-------- THE DATA --------

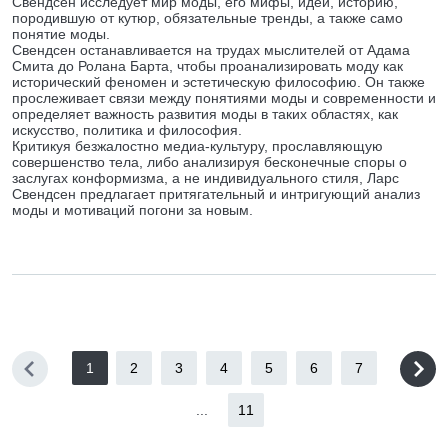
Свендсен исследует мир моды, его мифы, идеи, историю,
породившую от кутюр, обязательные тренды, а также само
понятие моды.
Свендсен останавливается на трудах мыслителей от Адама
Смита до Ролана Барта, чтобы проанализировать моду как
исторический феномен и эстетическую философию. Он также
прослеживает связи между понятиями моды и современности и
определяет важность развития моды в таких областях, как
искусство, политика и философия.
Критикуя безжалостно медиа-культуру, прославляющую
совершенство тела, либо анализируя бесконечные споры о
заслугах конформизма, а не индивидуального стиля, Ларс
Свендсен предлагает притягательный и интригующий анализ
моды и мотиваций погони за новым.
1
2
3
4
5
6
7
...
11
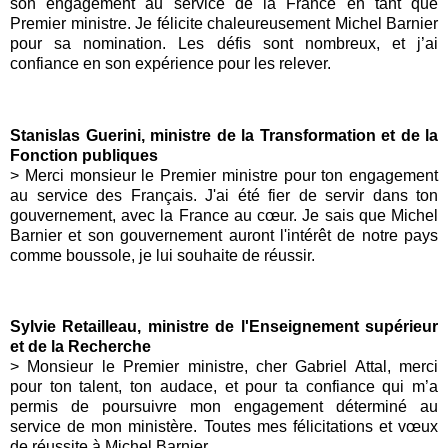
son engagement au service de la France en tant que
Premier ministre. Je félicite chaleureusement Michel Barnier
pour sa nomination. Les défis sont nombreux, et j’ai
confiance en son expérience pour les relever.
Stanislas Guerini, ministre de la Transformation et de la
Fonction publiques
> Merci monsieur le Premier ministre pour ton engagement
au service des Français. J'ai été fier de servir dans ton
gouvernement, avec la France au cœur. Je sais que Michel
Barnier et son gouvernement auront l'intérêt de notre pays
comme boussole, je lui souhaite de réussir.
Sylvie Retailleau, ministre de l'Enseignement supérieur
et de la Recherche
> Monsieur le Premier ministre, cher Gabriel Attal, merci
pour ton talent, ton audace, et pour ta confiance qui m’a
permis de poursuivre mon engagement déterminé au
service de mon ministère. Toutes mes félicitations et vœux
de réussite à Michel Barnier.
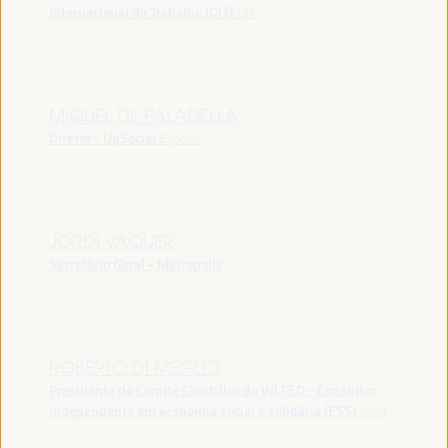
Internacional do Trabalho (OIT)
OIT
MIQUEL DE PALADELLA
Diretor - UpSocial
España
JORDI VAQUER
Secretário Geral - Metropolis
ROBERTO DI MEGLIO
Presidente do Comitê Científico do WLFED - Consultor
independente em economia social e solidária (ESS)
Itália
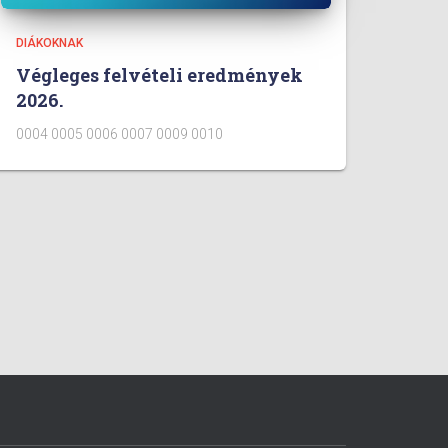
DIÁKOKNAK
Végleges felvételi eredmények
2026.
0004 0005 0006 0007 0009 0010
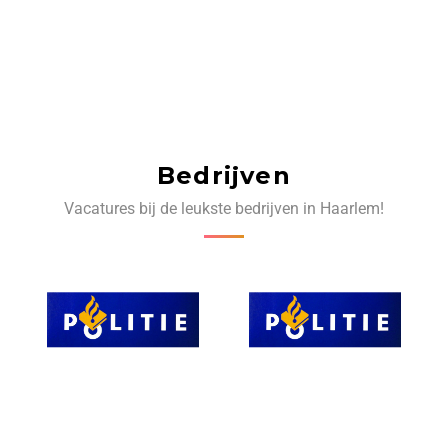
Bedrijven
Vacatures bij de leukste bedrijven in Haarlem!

--------

TASK.
Look through the data above and report every line in which "Michel" appears.

ANSWER TO THE PROBLEM.
Premier ministre. Je félicite chaleureusement Michel Barnier
gouvernement, avec la France au cœur. Je sais que Michel
de réussite à Michel Barnier.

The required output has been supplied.